Researchers from the University of Arizona used arvacrol and cinnamaldehyde in apple-based films, which showed promise in offering protection against Salmonella enterica, Escherichia coli O157:H7 and Listeria monocytogenes.
"The use of edible antimicrobial films offers several consumer advantages, including prevention of moisture loss, control of dripping juices-which reduces cross contamination-reduction of rancidity and discoloration, and prevention of foreign odour pick-up," said lead researcher Sadhana Ravishankar.
Carvacrol is the main ingredient of oregano oil, and cinnemaldehyde is the main ingredient of cinnamon oil.

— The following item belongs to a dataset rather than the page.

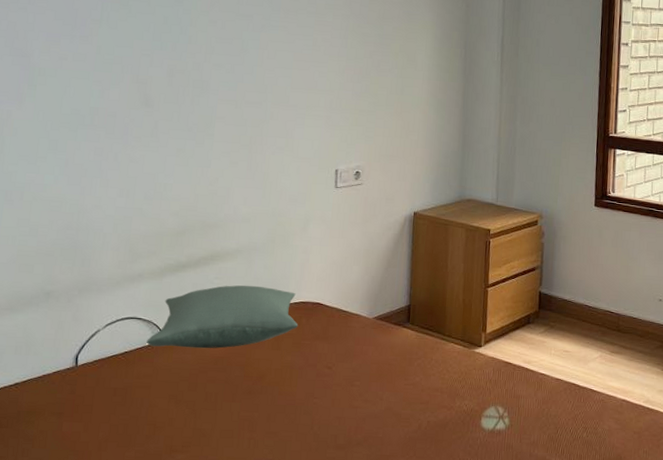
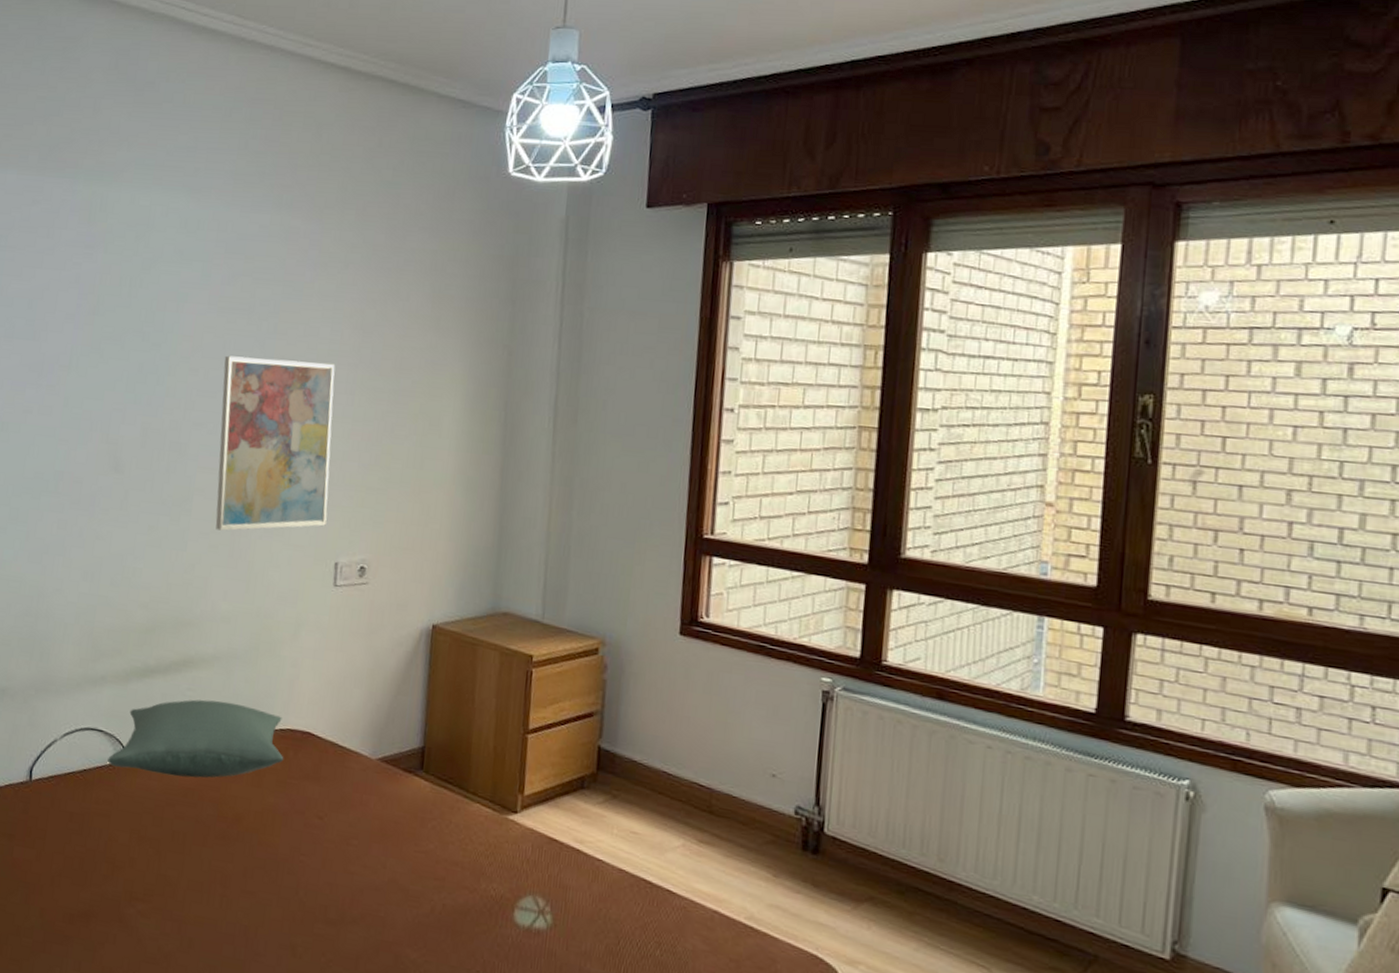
wall art: none [235,9,331,150] -> present [215,355,335,531]

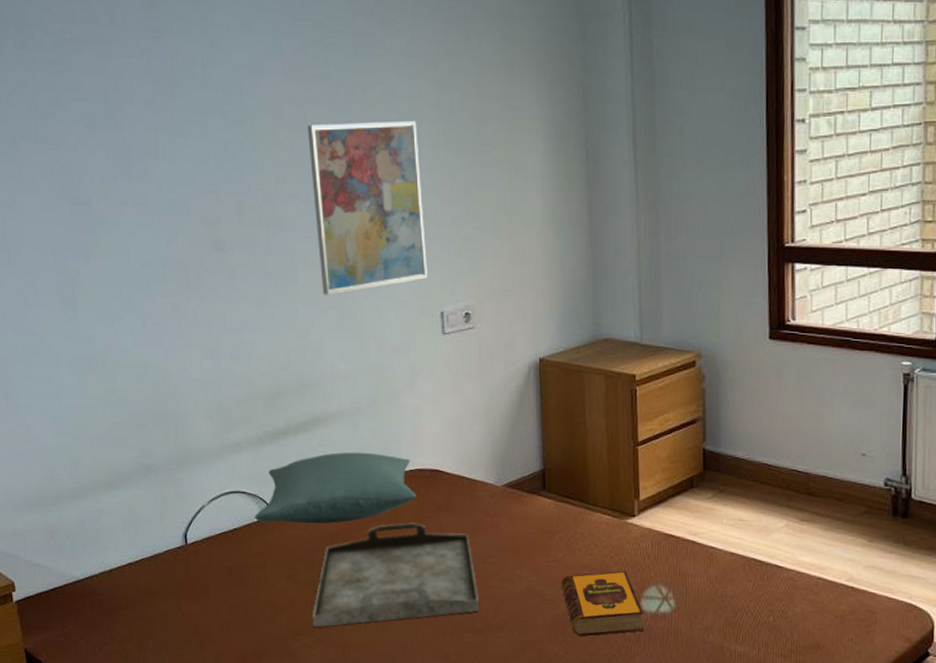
serving tray: none [151,786,337,900] -> present [312,523,480,628]
hardback book: none [427,869,516,948] -> present [561,570,644,637]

The study revealed that carvacrol was a stronger antimicrobial agent against both Salmonella and E. coli O157:H7 than cinnamaldehyde on the chicken breast at 4º C.
At 23º C, S. enterica population reductions were similar for both carvacrol and cinnamaldehyde but higher for carvacrol against E. coli O157:H7.
Carvacrol was also a stronger antimicrobial agent against L. monocytogenes than cinnamaldehyde on ham at 4º C and 23º C.
It also showed that the antimicrobials containing apple films were also effective against the natural microflora present on raw chicken breast.
"Our findings provide a scientific rationale for large-scale application of apple-based antimicrobial films to improve microbial food safety," said Ravishankar.
The study appears in the Journal of Food Science, published by the Institute of Food Technologists.